In a week or two we solved the big picture design of the app. This showed in broad strokes how the important features would hang together and it was enough for our engineers to start working with.

We focused on the basic transactional features like making payments or checking account balances, which constitute the vast majority of app launches for our customers.

Next we built a catalogue of components and explained to everyone that these were the “lego bricks” from which the whole app would be built.

We appointed a “chief librarian” who’s full time focus was the design system and component library (we now have a team to do this, but this is where it started).

At this time sharing design files was a real challenge for us—especially given the rate of change (the design system was evolving as we solved for all the different features). We’d heard about Abstract (version control for Sketch files) and we jumped on it right away. It took a while for our less technical designers to understand the git-based workflow, but they got it eventually, and it supercharged our ability to build design specs in parallel.

Some of the UX patterns that we tested and explored along the way.

I had a research team doing user testing on everything as we went and we were also paying close attention to the complaints coming into our call centres or being posted on the app stores. All this gave us a very clear picture about where the problems with our existing app were.

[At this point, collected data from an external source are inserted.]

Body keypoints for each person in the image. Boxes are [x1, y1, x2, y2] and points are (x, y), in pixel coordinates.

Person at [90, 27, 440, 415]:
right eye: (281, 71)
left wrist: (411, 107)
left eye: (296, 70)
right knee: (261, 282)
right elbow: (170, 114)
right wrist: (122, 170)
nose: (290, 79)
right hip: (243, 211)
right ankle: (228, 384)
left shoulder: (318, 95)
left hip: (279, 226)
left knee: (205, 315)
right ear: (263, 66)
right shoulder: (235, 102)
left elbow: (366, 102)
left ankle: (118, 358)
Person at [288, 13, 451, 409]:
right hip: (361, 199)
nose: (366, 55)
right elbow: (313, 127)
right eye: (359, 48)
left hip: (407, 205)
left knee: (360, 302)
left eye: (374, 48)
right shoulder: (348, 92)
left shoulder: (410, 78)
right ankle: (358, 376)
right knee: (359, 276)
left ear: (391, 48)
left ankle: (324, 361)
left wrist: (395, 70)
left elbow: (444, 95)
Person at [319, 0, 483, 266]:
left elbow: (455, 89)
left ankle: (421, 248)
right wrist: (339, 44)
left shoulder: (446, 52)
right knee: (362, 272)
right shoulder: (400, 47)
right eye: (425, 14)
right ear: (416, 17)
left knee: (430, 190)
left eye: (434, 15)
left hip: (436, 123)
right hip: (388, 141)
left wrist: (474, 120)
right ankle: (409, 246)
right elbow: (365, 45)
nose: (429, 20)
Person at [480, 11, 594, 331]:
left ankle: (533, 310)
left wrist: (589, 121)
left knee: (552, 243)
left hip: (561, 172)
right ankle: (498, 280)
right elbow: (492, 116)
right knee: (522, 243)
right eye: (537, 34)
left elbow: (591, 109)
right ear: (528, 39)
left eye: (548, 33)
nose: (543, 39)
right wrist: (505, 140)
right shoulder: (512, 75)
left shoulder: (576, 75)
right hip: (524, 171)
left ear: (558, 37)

Using this information we were able to focus our energy on the areas that needed it most, redesigning those problem features and establishing the metrics we would use to drive them forward. At the same time we could ensure that we didn’t break or overthink the areas that were working fine.

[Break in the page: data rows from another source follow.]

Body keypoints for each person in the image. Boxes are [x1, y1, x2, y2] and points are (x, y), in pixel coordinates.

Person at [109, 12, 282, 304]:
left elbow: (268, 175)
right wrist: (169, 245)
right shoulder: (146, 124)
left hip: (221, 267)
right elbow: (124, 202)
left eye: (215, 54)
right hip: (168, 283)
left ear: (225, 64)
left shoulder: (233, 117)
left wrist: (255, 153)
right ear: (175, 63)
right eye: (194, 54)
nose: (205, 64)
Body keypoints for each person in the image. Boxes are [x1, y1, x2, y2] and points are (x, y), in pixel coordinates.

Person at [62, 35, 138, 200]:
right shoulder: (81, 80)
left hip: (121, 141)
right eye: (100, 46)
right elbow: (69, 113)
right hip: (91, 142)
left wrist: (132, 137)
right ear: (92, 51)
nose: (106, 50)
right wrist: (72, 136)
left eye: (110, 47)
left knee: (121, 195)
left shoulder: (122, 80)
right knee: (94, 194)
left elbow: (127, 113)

This was a messy, iterative process. We’d often draw a picture on a whiteboard and start building from that, while a designer finalised the spec.

This could be especially tricky when designing relatively mundane features like on-boarding: however mundane on-boarding is, it is full of complex negative journeys, edge-cases and tangled logic.

We worked through everything steadily, often adjusting our priorities every other day but tracking our overall progress closely.

A brief moment of reflection in a design team retrospective.

The last few weeks flew past in a blur of iterative testing and final polishing, and when launch day came around we were there early and ready to go. The media picked up our story and for a breathless few days we anxiously waited as feedback started to come. When it did it was overwhelmingly positive. There were a few quick fixes that needed to be done for some obscure edge-cases, but we managed the releases carefully, so there was nothing that affected more than a handful of customers.

The app design team hanging out over a pizza after 3 months of intense work. We spent the afternoon together at an art fair catching our breath.

Outcome

Since 2017 the number of active users has grown by more than 60% year-on-year, to around 1.8m active users. Customer engagement has gone from approximately 1 session per week to upwards of 20 per month. And our App Store rating has gone from 2.7 to 4.7 out of 5 on both iOS and Android.

Since then...

We’ve since evolved the design system and added many new features and financial services to the app.

We’ve created new ways to pay people like location-based payments.

We’ve worked closely with Blind SA (a non-profit organisation in South Africa) to optimise the accessibility of our app.

We’ve explored many different ideas with customers. Here we’re getting customers to build their own interface as we evaluate transaction categories for relevance (our customer's notions about how much they actually spend in different areas is somewhat questionable).

Like this example, much of our work is explorative as we constantly work to set the vision for where we are going in the long term, as well as deliver a steady stream of improved financial services to our market.